If one is willing to write self-modifying code, then it is possible to overwrite VEX.vvvv instruction encoding with the register select, so for example to select XMM0/YMM0 you'd have VEX.1111 (one's complement) or for XMM15/YMM15 VEX.0000.
My first thought was that this was an interesting approach, but that there was no speed advantage because of the cache flush and pipeline reset. But maybe it could be made to work...
What if instead of overwriting an existing instruction, you generated the instructions you needed and appended them to a new writable and executable buffer. Then every 100/1000/1000000 characters, you terminate it with a 'ret' and 'call' into it. It branchlessly updates the set of XMM/YMM/ZMM registers you are using without touching memory. Repeat until you've read to the end of your input, then store the vector register results by writing their contents out to RAM in a known order. Perhaps you cycle between a few buffers so that the address you are calling into is never cached.
Overkill, but it seems like this might actually be pretty fast, presuming you can generate the instructions fast enough. I've considered this technique before for fast integer decompression when trying to avoid branch errors, but never so far as to actually test it.
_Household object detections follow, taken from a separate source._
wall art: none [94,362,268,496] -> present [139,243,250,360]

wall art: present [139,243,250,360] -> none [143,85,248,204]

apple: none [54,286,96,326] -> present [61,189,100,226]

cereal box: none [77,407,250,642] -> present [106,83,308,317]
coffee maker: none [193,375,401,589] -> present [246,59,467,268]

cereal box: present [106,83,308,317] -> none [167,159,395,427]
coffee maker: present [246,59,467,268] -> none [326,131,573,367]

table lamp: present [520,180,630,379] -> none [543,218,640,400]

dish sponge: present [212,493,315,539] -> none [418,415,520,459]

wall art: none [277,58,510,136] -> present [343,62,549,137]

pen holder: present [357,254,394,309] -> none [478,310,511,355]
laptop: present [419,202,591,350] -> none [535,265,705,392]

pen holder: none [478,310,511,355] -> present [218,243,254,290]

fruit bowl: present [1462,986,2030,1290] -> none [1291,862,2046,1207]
Unfortunately although SMC could be shorter, it's even slower since the pipeline gets flushed every time a write occurs to locations within the current fetch window (not sure exactly how long that is, but it's not small.)
Yes, and the instruction cache becomes stale as well. I guess one way to avoid is to have 16 code blocks back-to-back and then to do a like a jmp into the section that contains the right register. JMP are pretty cheap, and the end point is likely to be in cache anyway.